* Task statement *
Your output should be the lines below from the one holding "right knee: (157, 188)" through the one holding "left hip: (218, 432)", transcribed exactly, with no pictures.

____ The data

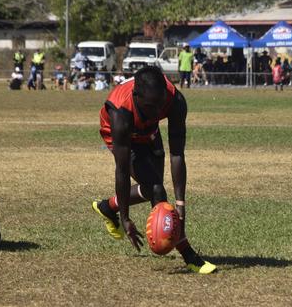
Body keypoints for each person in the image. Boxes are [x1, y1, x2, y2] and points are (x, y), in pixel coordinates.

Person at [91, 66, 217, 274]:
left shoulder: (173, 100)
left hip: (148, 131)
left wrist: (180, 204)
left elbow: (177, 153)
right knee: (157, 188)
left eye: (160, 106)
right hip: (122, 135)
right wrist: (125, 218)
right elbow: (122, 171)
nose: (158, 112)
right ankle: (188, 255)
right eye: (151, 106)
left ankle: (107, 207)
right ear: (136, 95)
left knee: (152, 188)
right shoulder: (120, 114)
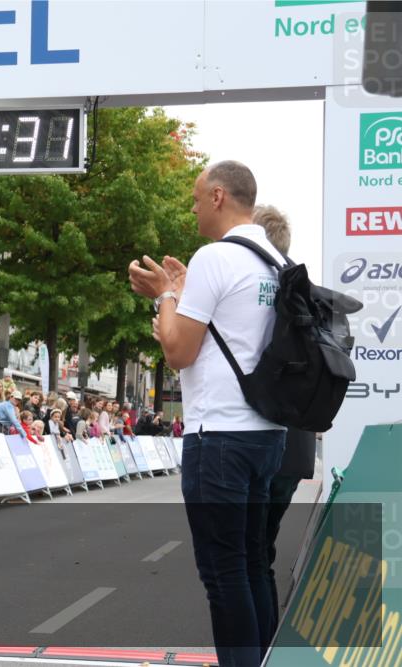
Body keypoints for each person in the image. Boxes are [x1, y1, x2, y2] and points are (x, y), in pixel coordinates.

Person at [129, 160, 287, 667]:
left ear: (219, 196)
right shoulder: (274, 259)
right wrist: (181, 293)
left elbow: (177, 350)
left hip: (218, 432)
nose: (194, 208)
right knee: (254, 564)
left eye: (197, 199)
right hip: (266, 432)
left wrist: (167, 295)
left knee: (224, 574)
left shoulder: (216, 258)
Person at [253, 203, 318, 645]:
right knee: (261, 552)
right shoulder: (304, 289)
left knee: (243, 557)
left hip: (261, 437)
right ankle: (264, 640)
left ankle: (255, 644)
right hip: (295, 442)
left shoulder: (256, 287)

________
____ The data

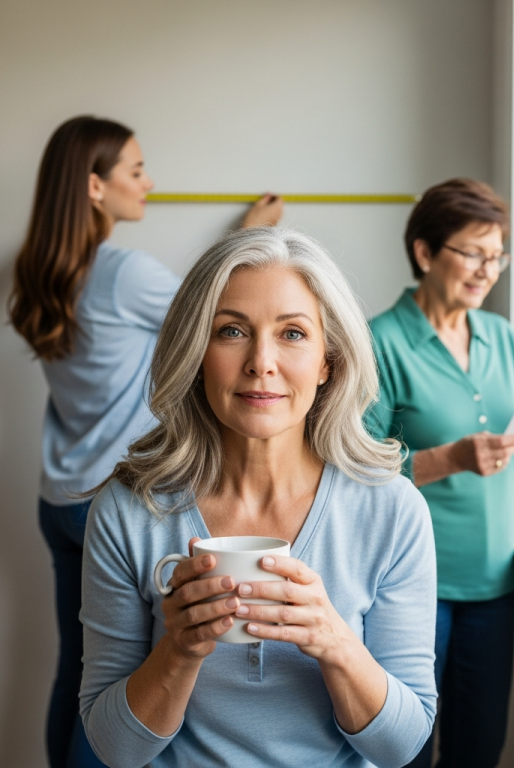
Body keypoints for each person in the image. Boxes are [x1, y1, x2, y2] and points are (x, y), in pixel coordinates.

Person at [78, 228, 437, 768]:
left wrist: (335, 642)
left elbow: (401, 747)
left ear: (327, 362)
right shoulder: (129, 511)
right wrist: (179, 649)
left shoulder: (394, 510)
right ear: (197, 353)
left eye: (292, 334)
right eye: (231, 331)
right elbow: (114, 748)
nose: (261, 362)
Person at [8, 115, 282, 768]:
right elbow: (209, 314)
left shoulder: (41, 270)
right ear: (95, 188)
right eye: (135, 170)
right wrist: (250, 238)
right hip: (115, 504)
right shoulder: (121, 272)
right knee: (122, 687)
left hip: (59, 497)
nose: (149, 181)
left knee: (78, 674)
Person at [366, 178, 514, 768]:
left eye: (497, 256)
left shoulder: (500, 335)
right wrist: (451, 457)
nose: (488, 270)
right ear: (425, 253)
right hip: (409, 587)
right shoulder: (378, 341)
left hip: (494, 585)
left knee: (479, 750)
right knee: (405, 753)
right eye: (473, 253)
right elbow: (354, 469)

________
____ The data

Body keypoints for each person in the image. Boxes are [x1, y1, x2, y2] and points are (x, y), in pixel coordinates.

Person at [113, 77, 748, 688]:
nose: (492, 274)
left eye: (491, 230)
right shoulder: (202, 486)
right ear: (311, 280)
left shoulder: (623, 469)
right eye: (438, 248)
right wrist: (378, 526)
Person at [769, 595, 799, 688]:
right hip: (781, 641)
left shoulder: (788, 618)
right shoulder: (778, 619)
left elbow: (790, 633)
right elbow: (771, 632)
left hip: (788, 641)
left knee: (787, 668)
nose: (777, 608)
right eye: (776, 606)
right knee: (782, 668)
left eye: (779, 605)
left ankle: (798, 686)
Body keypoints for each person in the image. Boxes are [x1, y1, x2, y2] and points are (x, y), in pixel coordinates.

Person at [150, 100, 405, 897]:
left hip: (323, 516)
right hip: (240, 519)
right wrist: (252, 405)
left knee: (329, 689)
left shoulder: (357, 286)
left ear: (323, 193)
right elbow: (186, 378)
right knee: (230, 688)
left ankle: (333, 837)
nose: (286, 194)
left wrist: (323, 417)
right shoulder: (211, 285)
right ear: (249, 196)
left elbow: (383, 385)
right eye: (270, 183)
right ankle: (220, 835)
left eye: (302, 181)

________

* Response *
right knee: (157, 188)
left eye: (160, 106)
right hip: (122, 135)
right wrist: (125, 218)
right elbow: (122, 171)
nose: (158, 112)
right ankle: (188, 255)
right eye: (151, 106)
left ankle: (107, 207)
right ear: (136, 95)
left knee: (152, 188)
right shoulder: (120, 114)
Body keypoints for each person in the image. Boxes are [x1, y1, x2, y2] and points are (x, y), in pixel coordinates.

Person at [129, 160, 287, 667]:
left ear: (219, 196)
right shoulder: (274, 259)
right wrist: (181, 293)
left elbow: (177, 350)
left hip: (218, 432)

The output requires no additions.